UW-Madison students turned out in force for the midterm elections Tuesday, culminating a year-long voter-turnout competition with other Big Ten schools.

The winners of the Big Ten Voting Challenge won’t be known until August 2019, but it generated a lot of excitement and civic involvement.

“It has been truly motivating to see the enthusiasm of students for voting in this year’s midterm elections,” said Barry Burden, the faculty chair of the Big Ten Voting Challenge Committee. “There are indications across campus that the Big Ten Voting Challenge really resonated with students at UW–Madison.”

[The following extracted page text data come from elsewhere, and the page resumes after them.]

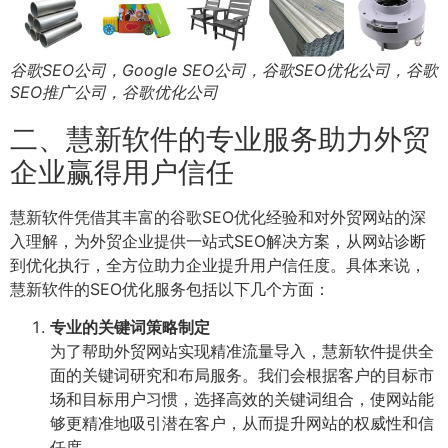
谷歌SEO公司，Google SEO公司，谷歌SEO优化公司，谷歌
SEO推广公司，谷歌优化公司
二、慧新软件的专业服务助力外贸
企业赢得用户信任
慧新软件凭借其丰富的谷歌SEO优化经验和对外贸网站的深
入理解，为外贸企业提供一站式SEO解决方案，从网站诊断
到优化执行，全方位助力企业提升用户信任度。具体来说，
慧新软件的SEO优化服务包括以下几个方面：
专业的关键词策略制定
为了帮助外贸网站实现精准流量导入，慧新软件提供全
面的关键词研究和布局服务。我们会根据客户的目标市
场和目标用户习惯，选择高效的关键词组合，使网站能
够更精准地吸引潜在客户，从而提升网站的权威性和信
任度。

The challenge is a nonpartisan effort that aimed to mobilize registration and turnout at all 14 Big Ten universities. Trophies will go to the universities with the highest voter turnout and the most improved turnout in the Nov. 6 election. At UW–Madison, efforts included registration drives, discussion panels, a debate and chalking on Election Day.  Dozens of student put in hundreds of volunteer hours.

In the 2014 midterm election, 35.5 percent of UW–Madison students voted, or a total of 12,333, according to a report from the National Study of Learning, Voting and Engagement.

To obtain 2018 campus-by-campus results, all 50 states audit their election results and those results are merged with student information, scrubbed to protect individual privacy, and provided to Tufts University which will produce campus NSLVE reports, probably in August 2019.

Overall voter turnout in Madison was extremely strong, according to preliminary reports from the City Clerk’s office.

The Big Ten Voting Challenge will choose two winning campuses — the one with the highest percentage of eligible students who vote and the one with the greatest increase (over 2014) in percentage of eligible students who vote.

In the meantime, the campuses will be share their experiences during the First Big Ten Voting Challenge and will plan for 2020.

Organizers of the challenge hope this is just the beginning, and that more students get civically involved through groups such as the Morgridge Center for Public Service, ASM student government or the Wisconsin Union Directorate Society and Politics.